▸ **To do**
According to the review below, who directed FEAR PHARM, and what was his earlier role?

▸ **Passage**
■ ■ ■
PLOT: A foursome of fun-loving teenagers frequent a massive corn-field maze Halloween haunt, where they are stalked and slashed by a sinister staff of psychotic serial killers.
REVIEW: DP-turned-director Dante Yore tills overly familiar territory with his scant and skimpy debut feature, FEAR PHARM (WATCH IT HERE / OWN IT HERE), a cheaply made slasher film that squanders its atmospheric real-life locale by boasting some pretty dubious acting performances, a raft of poorly rendered CG gore, obnoxious protagonists we hope to die sooner than later, and a glaringly level of subpar technical craftsmanship. Now, I’m admittedly the easiest mark when it comes to a slasher film, as I require nothing more than a collection of dimwitted characters, usually more unlikable than their assailant (save for a compelling Final Girl), to be systematically stalked and slaughtered in mildly inventive ways. That’s it. I usually require little else to enjoy such dumb derivative dreck. I need no complex back-stories or complicated characters studies, but I do require a modicum of verisimilitude in order to believe, however nihilistically, what is shown on screen. However, while FEAR PHARM presents us with gormless leads that we do indeed long to see suffer a protractedly painful demise, the modalities of death leave a lot to be desired. With a stench of rank amateurism across the board, FEAR PHARM is an ersatz slasher outing that makes you long for the movies it blatantly apes.
■ ■ ■
▸ **Study material**

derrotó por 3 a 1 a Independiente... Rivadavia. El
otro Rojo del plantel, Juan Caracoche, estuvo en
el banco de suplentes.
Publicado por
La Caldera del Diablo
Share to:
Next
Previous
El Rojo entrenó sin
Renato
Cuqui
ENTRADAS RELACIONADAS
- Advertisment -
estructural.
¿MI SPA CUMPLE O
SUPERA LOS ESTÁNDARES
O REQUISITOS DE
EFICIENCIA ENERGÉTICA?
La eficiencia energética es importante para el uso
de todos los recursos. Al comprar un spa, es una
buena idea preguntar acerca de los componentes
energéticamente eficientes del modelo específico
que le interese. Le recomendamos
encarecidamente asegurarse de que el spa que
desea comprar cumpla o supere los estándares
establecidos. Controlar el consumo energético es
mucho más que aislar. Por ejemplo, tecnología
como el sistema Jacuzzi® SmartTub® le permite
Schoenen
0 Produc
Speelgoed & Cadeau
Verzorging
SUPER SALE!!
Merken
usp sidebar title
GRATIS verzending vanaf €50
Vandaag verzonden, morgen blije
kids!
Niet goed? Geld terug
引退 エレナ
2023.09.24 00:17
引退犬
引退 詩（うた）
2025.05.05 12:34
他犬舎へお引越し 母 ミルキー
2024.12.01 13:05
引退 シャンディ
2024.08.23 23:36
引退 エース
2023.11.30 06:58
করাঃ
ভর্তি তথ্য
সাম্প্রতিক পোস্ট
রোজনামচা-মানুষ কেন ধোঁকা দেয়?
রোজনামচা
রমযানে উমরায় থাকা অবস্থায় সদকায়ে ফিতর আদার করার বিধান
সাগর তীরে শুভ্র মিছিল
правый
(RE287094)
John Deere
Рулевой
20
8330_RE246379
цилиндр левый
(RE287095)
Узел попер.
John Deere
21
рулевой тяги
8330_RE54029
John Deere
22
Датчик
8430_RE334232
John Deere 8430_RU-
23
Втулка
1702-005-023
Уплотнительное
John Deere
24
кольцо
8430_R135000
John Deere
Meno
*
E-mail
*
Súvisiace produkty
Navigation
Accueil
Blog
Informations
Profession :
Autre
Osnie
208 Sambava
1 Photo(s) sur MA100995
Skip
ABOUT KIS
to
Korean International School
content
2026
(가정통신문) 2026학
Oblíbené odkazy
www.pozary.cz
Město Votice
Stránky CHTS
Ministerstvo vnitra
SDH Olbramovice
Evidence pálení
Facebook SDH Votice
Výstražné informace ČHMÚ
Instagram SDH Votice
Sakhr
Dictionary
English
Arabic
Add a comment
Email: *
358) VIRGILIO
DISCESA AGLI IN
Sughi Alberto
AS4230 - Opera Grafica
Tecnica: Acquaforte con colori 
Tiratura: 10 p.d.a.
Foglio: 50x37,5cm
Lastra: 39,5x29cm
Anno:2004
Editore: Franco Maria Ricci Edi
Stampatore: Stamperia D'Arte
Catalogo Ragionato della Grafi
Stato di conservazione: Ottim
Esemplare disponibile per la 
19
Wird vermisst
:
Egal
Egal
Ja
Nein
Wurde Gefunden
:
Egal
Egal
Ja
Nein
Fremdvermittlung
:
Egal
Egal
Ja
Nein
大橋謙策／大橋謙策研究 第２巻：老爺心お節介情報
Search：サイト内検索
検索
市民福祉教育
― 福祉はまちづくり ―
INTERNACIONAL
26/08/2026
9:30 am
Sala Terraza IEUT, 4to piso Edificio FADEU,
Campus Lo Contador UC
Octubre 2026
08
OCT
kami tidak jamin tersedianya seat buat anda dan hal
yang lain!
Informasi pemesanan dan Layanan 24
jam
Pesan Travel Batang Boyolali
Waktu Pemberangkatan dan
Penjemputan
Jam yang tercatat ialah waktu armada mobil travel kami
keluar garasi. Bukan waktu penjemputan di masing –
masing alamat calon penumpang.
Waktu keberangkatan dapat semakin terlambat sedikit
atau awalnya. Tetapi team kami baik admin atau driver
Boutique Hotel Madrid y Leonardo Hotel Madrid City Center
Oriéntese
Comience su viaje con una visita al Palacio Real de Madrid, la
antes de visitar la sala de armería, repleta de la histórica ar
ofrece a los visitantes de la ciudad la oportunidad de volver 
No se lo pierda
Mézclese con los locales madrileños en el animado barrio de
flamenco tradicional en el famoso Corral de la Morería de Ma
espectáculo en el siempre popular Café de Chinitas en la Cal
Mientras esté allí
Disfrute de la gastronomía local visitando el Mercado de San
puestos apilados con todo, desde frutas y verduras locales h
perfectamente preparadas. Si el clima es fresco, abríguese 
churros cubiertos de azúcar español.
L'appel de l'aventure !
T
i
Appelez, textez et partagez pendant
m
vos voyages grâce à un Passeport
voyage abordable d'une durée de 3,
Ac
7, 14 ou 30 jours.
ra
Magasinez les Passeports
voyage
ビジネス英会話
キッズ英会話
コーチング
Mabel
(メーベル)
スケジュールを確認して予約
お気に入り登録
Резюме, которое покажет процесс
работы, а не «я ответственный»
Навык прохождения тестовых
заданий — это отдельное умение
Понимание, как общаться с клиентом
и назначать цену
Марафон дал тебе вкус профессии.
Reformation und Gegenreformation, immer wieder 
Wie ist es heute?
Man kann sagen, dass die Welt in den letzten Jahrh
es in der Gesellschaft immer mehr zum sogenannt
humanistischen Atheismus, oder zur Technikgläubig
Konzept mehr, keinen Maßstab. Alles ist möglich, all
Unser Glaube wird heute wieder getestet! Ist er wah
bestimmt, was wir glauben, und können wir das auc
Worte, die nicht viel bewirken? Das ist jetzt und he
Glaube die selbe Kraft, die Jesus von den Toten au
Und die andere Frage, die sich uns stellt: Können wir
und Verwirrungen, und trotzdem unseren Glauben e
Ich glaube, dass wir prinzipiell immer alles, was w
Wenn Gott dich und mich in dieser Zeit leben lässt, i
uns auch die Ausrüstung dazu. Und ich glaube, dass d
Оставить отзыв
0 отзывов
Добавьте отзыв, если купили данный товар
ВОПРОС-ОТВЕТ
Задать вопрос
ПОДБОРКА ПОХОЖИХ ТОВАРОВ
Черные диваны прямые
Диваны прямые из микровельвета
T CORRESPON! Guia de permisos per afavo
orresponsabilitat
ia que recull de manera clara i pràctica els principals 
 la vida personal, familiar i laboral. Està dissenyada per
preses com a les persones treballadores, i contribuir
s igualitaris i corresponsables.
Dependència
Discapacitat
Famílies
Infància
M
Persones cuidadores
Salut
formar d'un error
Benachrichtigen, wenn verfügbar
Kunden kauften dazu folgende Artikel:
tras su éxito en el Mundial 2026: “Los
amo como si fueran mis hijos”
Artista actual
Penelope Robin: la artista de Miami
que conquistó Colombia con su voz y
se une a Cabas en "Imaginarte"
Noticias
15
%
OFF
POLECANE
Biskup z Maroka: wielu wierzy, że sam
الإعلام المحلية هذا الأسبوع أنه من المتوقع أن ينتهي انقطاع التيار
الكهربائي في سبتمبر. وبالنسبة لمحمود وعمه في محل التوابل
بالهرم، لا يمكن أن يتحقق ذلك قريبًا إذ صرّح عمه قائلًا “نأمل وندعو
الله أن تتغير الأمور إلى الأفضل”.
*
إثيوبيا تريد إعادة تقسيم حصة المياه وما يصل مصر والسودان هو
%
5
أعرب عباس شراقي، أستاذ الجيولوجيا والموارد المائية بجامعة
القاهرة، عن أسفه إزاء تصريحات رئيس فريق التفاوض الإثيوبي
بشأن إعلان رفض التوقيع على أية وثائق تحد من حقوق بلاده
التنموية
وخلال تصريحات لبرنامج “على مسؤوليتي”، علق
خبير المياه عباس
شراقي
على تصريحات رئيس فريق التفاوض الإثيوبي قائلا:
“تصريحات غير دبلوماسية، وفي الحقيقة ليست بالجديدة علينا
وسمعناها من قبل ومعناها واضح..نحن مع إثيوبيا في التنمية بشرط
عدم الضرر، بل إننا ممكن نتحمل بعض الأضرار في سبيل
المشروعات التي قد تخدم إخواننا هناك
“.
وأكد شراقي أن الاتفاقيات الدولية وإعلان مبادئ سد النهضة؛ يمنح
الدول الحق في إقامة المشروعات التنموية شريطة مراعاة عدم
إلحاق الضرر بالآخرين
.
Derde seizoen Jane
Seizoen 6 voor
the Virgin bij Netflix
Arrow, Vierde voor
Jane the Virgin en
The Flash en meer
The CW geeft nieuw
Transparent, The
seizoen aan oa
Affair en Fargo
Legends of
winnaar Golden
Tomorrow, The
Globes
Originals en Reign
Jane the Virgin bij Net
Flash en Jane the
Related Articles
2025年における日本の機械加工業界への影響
■ ■ ■
▸ **Result**
Dante Yore, a DP (director of photography) turned director.